Tuesday, January 22, 2013

Notes to People In Warmer Climates

First of all, let's get this out of the way - YES, I chose to live here and no, I'm not leaving any time soon. So you can just go ahead and NOT write that in the comments, okay? Okay then...

To set the stage: It is currently 2 degrees, with a wind chill of negative 8. Yesterday's high temperature was 2 degrees below zero. I can't find the wind chill yesterday, but the winds were gusting to 27 miles per hour, so I'd say it was significant.

So walking in to work today I was thinking about all the things that hearty Minnesotans get to experience that the rest of you don't, so I thought I'd share the love...

1. We plug our cars in. Okay, so I have never actually done this, until last night. But you can literally plug your car into a normal outlet with a normal extension cord. I was pretty sure that me and the cord were gonna drive to work this morning together, but Chuck kindly unplugged it before I left.
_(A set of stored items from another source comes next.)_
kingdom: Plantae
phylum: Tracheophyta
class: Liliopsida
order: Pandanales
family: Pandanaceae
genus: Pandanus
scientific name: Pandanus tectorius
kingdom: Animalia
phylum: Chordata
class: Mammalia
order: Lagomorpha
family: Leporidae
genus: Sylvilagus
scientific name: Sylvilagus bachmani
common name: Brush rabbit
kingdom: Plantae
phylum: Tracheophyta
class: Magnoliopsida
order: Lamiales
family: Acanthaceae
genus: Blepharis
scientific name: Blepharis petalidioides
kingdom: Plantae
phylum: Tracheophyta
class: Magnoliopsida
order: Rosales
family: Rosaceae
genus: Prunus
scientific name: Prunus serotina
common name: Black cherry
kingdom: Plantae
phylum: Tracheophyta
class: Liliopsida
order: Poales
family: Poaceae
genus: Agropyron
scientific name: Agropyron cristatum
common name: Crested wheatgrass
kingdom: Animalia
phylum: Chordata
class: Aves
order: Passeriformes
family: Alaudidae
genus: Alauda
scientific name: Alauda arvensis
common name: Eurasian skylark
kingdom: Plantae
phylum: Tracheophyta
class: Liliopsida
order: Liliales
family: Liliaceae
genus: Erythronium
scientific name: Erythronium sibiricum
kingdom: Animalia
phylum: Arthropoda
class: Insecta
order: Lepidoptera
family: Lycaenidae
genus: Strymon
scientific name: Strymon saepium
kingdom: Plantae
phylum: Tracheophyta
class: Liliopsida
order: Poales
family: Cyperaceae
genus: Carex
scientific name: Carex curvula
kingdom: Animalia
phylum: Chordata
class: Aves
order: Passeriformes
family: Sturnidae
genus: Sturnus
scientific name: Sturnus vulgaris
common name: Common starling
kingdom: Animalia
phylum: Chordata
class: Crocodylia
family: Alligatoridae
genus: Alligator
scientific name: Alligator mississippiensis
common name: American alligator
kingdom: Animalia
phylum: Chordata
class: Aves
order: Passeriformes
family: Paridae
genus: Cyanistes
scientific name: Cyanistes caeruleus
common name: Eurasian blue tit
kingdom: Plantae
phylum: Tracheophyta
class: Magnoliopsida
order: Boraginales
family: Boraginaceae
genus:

Smart guy.

2. Your nose hairs freeze and stick together. It's odd and you find yourself making weird faces trying to unstick them. (You know you're making the faces now too, admit it.)

3. (LAURA T - If you're reading, skip this one. It's about eyes.) That membrane that covers your eyeball? That thing kinda freezes too. Weirder than the nose hair one, and I think that must be what the start of cataracts feels like.

4. Christi and Beth can attest to this - your jeans freeze. You get out of your car wearing jeans and after a short walk they have turned into cardboard pants.

5. It gets so cold that it's physically impossible for it to snow. When the snow falls, we consider that a warm-up.

6. Your teeth actually get cold. In your mouth. It's like eating ice cream only suckier and without the calories.

7. If your gym bag sits in your car all day while you're at work, your workout clothes get ridiculously cold and you start to see all means of creativity in the locker room. Some people simply put the cold clothes on, do the full-body shiver and then hop up and down for awhile cursing under their breath. Some throw their clothes, or entire bag, in the sauna for a few minutes. Today I found myself using the hair dryer on my gym shorts. I looked up and saw a few people staring, but I think they were secretly wishing they had thought of it first. 

8. Your freezer space increases 118-fold. Is that a thing? All winter you can put your hotdishes and lefsas in the garage and they stay nice and frigid.

9. Related to number 8 - you can NOT keep beer in the garage because it will freeze and explode. 

10. Schools close, sometimes, because the diesel fuel the buses use can "gel-up." Chuck taught me that one. I have no idea what it means. Email him.

1 comment:

the fabulous Nikki B said...

I totally started making the faces when I read number two!